# Task statement:
Rewrite everything from the line containing "left wrist: (464, 565, -19)" down to the line containing "right hip: (173, 163, -1)", swapping "Person at" for "Subject at" and leaving all else in the material unchanged.

** Extracted data follows **

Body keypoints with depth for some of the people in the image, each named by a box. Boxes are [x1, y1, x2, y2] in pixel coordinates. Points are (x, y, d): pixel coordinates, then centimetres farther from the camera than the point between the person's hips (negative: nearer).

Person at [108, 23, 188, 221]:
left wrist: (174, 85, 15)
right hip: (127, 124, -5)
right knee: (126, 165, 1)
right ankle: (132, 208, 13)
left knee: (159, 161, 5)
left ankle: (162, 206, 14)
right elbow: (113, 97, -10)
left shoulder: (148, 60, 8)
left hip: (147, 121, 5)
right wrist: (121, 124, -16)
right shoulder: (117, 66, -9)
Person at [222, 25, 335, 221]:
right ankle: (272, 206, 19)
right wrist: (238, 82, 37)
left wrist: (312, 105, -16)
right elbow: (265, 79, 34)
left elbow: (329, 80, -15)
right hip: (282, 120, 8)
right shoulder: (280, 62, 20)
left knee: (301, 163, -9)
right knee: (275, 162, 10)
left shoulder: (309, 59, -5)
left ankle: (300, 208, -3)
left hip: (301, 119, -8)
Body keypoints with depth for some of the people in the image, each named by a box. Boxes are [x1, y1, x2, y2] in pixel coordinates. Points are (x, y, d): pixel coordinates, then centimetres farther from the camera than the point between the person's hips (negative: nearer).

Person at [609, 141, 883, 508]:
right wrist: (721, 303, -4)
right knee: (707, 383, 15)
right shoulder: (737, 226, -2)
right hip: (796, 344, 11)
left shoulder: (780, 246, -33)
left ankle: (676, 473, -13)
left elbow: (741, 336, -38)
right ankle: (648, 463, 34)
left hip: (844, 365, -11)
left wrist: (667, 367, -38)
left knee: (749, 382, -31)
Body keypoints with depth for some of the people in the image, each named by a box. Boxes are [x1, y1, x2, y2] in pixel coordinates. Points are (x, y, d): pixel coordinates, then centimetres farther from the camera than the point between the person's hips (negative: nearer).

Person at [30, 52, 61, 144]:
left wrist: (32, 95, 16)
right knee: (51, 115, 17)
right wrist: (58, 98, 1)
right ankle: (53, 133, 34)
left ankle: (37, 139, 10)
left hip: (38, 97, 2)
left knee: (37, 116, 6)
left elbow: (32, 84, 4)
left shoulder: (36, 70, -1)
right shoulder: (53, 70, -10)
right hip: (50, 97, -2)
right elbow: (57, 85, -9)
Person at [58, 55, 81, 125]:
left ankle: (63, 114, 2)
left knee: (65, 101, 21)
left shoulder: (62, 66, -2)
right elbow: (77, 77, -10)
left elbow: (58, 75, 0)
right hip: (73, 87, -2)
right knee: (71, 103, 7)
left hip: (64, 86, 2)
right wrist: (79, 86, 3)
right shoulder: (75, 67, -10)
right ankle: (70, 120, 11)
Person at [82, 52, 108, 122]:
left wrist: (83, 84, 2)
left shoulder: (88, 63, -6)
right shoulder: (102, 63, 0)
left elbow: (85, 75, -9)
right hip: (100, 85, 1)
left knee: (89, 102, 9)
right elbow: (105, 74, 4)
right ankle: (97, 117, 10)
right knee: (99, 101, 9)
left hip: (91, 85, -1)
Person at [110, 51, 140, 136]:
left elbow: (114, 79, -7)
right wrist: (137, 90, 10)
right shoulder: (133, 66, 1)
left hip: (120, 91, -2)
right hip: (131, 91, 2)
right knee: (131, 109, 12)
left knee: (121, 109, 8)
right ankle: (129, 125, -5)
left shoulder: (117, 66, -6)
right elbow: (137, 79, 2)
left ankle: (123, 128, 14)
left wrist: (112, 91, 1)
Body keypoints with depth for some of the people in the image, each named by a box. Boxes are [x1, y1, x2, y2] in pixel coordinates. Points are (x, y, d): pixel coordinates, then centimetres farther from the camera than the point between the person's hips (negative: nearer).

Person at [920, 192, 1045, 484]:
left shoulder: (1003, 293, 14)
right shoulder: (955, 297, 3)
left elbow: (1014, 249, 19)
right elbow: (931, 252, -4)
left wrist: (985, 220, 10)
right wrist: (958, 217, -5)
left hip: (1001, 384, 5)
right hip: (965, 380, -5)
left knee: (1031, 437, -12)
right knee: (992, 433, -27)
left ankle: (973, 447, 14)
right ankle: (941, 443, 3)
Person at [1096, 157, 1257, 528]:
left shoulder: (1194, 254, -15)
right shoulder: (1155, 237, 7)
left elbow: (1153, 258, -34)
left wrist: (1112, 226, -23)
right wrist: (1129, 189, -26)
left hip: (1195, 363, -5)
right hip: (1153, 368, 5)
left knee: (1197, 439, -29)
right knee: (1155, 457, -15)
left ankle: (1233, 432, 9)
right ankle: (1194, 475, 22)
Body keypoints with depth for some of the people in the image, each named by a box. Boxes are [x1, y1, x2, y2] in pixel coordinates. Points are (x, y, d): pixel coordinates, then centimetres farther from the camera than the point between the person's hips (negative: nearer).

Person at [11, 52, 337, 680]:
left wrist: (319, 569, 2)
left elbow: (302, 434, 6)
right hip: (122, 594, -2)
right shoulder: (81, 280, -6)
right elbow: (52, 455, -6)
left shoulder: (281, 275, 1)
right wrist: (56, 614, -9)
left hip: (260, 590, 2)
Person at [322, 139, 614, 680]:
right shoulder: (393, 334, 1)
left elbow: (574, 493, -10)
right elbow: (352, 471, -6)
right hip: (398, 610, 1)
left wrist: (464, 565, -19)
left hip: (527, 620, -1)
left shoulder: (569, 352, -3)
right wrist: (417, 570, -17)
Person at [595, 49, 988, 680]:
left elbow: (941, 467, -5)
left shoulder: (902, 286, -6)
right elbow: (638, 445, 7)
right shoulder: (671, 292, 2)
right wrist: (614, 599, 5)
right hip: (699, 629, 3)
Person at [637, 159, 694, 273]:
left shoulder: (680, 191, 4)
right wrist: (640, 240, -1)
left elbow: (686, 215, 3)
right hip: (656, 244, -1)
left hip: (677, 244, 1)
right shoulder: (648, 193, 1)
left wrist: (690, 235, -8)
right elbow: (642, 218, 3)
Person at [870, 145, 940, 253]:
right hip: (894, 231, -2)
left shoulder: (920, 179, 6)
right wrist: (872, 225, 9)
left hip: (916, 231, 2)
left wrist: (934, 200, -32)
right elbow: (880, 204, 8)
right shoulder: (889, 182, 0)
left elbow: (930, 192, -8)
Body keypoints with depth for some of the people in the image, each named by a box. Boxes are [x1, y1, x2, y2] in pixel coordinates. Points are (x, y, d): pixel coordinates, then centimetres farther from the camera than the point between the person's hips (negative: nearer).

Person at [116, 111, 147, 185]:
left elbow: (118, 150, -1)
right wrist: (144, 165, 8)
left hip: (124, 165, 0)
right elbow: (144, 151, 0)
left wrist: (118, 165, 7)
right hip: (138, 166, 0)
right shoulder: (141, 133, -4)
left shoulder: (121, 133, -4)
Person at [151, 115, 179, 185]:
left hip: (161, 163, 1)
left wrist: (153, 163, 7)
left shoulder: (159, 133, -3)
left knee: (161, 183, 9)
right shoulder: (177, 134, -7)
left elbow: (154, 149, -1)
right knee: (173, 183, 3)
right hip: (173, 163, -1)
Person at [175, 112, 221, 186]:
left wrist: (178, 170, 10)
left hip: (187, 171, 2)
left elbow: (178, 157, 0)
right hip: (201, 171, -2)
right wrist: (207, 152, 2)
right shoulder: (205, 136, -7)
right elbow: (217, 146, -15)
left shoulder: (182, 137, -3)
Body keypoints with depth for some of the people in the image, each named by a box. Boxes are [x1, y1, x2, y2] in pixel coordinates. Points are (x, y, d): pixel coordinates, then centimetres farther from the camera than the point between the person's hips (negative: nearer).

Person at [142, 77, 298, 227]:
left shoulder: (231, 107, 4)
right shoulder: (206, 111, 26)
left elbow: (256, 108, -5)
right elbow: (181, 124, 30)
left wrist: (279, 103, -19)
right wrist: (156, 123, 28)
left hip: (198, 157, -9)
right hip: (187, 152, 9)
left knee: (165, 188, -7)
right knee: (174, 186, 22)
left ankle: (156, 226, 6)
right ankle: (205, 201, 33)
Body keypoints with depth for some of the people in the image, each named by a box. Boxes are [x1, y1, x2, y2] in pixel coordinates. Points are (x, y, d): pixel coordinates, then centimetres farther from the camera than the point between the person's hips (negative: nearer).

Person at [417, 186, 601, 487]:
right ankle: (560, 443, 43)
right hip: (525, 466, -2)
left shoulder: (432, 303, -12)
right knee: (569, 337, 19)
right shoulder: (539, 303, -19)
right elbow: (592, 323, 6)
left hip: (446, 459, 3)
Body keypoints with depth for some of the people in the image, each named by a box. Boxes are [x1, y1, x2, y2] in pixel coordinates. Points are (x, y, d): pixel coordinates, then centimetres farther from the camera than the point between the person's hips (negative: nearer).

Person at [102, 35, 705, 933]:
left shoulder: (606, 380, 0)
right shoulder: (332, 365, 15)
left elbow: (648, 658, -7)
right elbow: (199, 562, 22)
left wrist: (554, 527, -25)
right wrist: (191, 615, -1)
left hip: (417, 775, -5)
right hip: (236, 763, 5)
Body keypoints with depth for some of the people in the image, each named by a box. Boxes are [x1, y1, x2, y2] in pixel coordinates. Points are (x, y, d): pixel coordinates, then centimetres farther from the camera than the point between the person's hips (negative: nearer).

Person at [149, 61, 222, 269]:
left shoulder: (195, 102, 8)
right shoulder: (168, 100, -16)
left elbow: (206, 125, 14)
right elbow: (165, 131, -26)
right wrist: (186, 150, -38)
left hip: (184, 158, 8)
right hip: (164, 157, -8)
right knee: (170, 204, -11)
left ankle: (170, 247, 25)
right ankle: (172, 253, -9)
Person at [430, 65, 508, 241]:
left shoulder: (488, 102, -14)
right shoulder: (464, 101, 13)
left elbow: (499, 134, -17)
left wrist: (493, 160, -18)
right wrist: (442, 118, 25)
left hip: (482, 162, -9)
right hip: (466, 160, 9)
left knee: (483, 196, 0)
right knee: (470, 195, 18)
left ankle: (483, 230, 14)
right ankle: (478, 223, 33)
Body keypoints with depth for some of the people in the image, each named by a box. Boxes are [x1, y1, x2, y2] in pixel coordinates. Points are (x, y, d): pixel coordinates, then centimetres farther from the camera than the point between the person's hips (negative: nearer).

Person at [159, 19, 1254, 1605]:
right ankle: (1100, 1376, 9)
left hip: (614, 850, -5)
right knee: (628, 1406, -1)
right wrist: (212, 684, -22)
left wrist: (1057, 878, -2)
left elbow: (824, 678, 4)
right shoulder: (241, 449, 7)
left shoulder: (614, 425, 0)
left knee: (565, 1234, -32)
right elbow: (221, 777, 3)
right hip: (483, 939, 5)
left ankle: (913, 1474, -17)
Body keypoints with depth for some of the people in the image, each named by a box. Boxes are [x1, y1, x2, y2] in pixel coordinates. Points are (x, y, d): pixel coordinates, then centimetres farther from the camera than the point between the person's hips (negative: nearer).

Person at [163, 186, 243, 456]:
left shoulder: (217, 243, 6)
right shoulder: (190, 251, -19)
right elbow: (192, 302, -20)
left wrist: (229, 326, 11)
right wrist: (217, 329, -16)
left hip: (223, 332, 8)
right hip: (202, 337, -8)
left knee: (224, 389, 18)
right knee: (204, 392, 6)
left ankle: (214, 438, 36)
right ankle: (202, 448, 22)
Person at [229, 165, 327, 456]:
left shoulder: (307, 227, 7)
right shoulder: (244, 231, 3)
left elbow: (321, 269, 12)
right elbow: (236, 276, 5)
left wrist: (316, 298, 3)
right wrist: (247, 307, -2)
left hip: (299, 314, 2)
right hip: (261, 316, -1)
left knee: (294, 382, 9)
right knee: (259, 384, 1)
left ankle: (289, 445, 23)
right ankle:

** End of Extracted data **

# Task solution:
left wrist: (464, 565, -19)
left hip: (527, 620, -1)
left shoulder: (569, 352, -3)
right wrist: (417, 570, -17)
Subject at [595, 49, 988, 680]:
left elbow: (941, 467, -5)
left shoulder: (902, 286, -6)
right elbow: (638, 445, 7)
right shoulder: (671, 292, 2)
right wrist: (614, 599, 5)
right hip: (699, 629, 3)
Subject at [637, 159, 694, 273]:
left shoulder: (680, 191, 4)
right wrist: (640, 240, -1)
left elbow: (686, 215, 3)
right hip: (656, 244, -1)
left hip: (677, 244, 1)
right shoulder: (648, 193, 1)
left wrist: (690, 235, -8)
right elbow: (642, 218, 3)
Subject at [870, 145, 940, 253]:
right hip: (894, 231, -2)
left shoulder: (920, 179, 6)
right wrist: (872, 225, 9)
left hip: (916, 231, 2)
left wrist: (934, 200, -32)
right elbow: (880, 204, 8)
right shoulder: (889, 182, 0)
left elbow: (930, 192, -8)
Body keypoints with depth for some of the people in the image, each named by a box. Boxes are [x1, y1, x2, y2] in pixel coordinates. Points are (x, y, d): pixel coordinates, then centimetres farther from the camera than the point between the person's hips (negative: nearer).

Subject at [116, 111, 147, 185]:
left elbow: (118, 150, -1)
right wrist: (144, 165, 8)
left hip: (124, 165, 0)
right elbow: (144, 151, 0)
left wrist: (118, 165, 7)
right hip: (138, 166, 0)
right shoulder: (141, 133, -4)
left shoulder: (121, 133, -4)
Subject at [151, 115, 179, 185]:
left hip: (161, 163, 1)
left wrist: (153, 163, 7)
left shoulder: (159, 133, -3)
left knee: (161, 183, 9)
right shoulder: (177, 134, -7)
left elbow: (154, 149, -1)
right knee: (173, 183, 3)
right hip: (173, 163, -1)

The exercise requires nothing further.